3. Distract Your Dog
It helps to give your dog something to focus on. Distract your dog from negative stimuli by giving them a playful one like a fun toy. Looks for toys specifically made for mental stimulation like this ball on a rope. It's specifically made for dogs with separation anxiety but can be great for stressed dogs as well.
Dog stress toys will allow your dog to associate the stressful situations with a fun experience. When they get used it, they won’t be affected by the negative stimuli.
4. Use a Dog Anxiety Vest
The anxiety vest is worn over the dog’s torso. It applies pleasure when the dog gets anxious or nervous. Just like the baby interprets swaddling, the dog also interprets the pressure the same way.

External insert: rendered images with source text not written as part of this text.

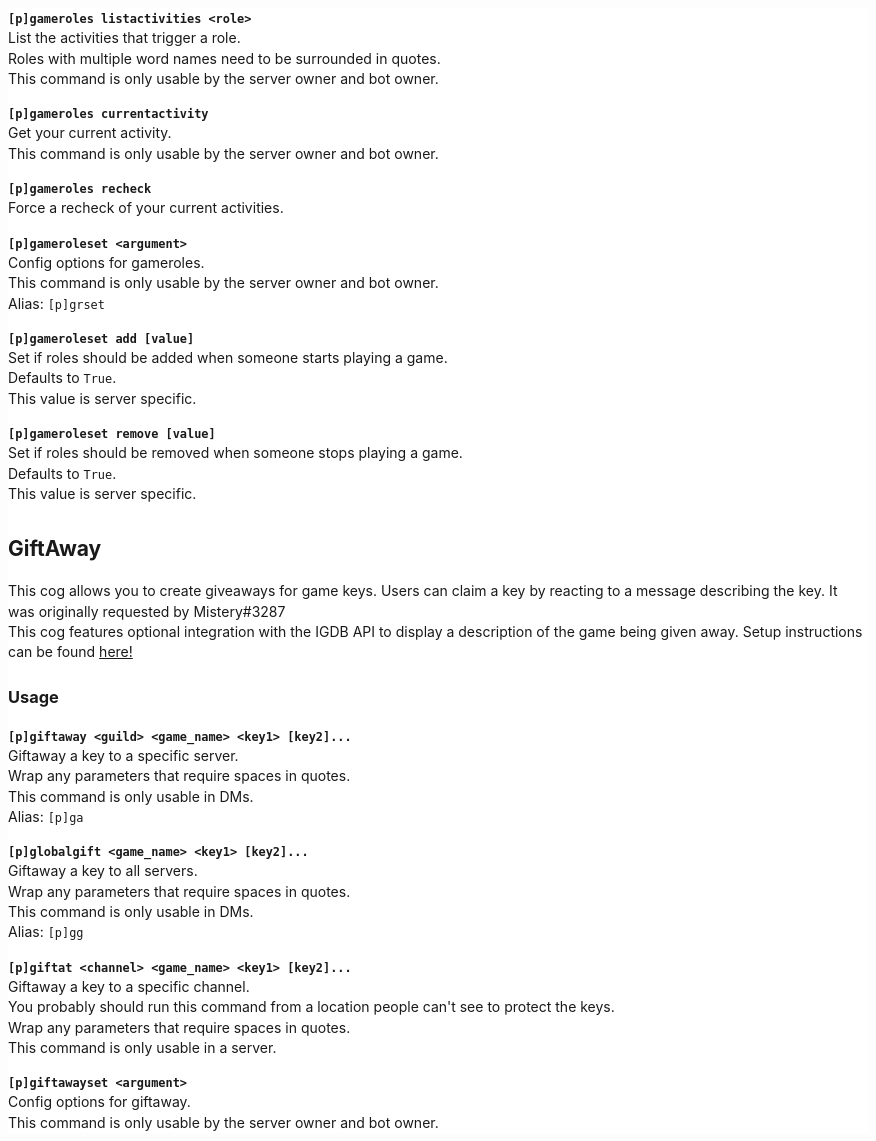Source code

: **`[p]gameroles listactivities <role>`**  
List the activities that trigger a role.  
Roles with multiple word names need to be surrounded in quotes.  
This command is only usable by the server owner and bot owner.

**`[p]gameroles currentactivity`**  
Get your current activity.  
This command is only usable by the server owner and bot owner.

**`[p]gameroles recheck`**  
Force a recheck of your current activities.  

**`[p]gameroleset <argument>`**  
Config options for gameroles.  
This command is only usable by the server owner and bot owner.  
Alias: `[p]grset`

**`[p]gameroleset add [value]`**  
Set if roles should be added when someone starts playing a game.  
Defaults to `True`.  
This value is server specific.

**`[p]gameroleset remove [value]`**  
Set if roles should be removed when someone stops playing a game.  
Defaults to `True`.  
This value is server specific.

## GiftAway

This cog allows you to create giveaways for game keys. Users can claim a key by reacting to a message describing the key. It was originally requested by Mistery#3287  
This cog features optional integration with the IGDB API to display a description of the game being given away. Setup instructions can be found [here!](../master/giftaway/setup.md)

### Usage

**`[p]giftaway <guild> <game_name> <key1> [key2]...`**  
Giftaway a key to a specific server.  
Wrap any parameters that require spaces in quotes.  
This command is only usable in DMs.  
Alias: `[p]ga`

**`[p]globalgift <game_name> <key1> [key2]...`**  
Giftaway a key to all servers.  
Wrap any parameters that require spaces in quotes.  
This command is only usable in DMs.  
Alias: `[p]gg`

**`[p]giftat <channel> <game_name> <key1> [key2]...`**  
Giftaway a key to a specific channel.  
You probably should run this command from a location people can't see to protect the keys.  
Wrap any parameters that require spaces in quotes.  
This command is only usable in a server.

**`[p]giftawayset <argument>`**  
Config options for giftaway.  
This command is only usable by the server owner and bot owner.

It has proven to be very comforting for dogs. It also helps minimize the dog’s involuntary shivering and assist the dog feel calmer. Check out our roundup of the best anxiety vests for dogs for more suggestions.
5. Play Classic Music
Playing classical music quietly will soothe your dog.
7. Mask Your Reactions
Dogs mimic our own emotions. They see themselves as a member of your pack. If you are anxious, fearful or stressed, the dog senses it, and it gets passed down to them. Dogs adopt the same emotional state as their owners.
The best thing is not to let the emotions show. Take deep breaths, counting and exhaling slowly and deliberately. If you react every time you hear loud noises or thunder, your dog will think it’s something to fear.
8. Zylkene Supplement
Zylkene is a supplement that contains a protein that is extracted from milk that acts as a calming agent. It is prescribed to be given twice daily, and it has shown to calm dogs during trips to the vet, during a thunderstorm or stays at the kennel.
If your dog gets particularly stressed or anxious and your vet recommends it, consider giving Zylkene a try. You can order it on Amazon.
9. Pheromone Diffusers
These are chemical messengers given off by the dog’s mother when it’s nursing to reassure the puppy of safety and security.
There are synthetic versions of the chemical known as Dog Appeasing Pheromones. They are available at pet stores or online. Attach them to the dog’s collar or plug them into the wall and they will calm your dog.
Diagnosis of Stress in Dogs
Taking your dog to the veterinarian allows him or her to rule out other conditions that might be causing such behaviors, like thyroid or brain disease, which can be caused by exposure to toxic substances like lead. Blood tests rule out such possibilities.
The veterinarian can prescribe medication for anxiety, phobia or simple fears. The vet will also make recommendations that will suit your dog depending on the triggers and types of behavioral techniques that you can use to alleviate your dog’s stress and anxieties.
You know your dog better than anyone else does. Over time, you can distinguish your dog’s change of behavior just by learning their demeanor. Know what triggers some of these signs in your dog.
If need be, get a behavior consultant, not a dog trainer, who will work both for you and your dog. Finding the right person to assist will help you be more relaxed. A trained consultant will assess your dog and give you in depth alternatives that will help alleviate your dog’s stress.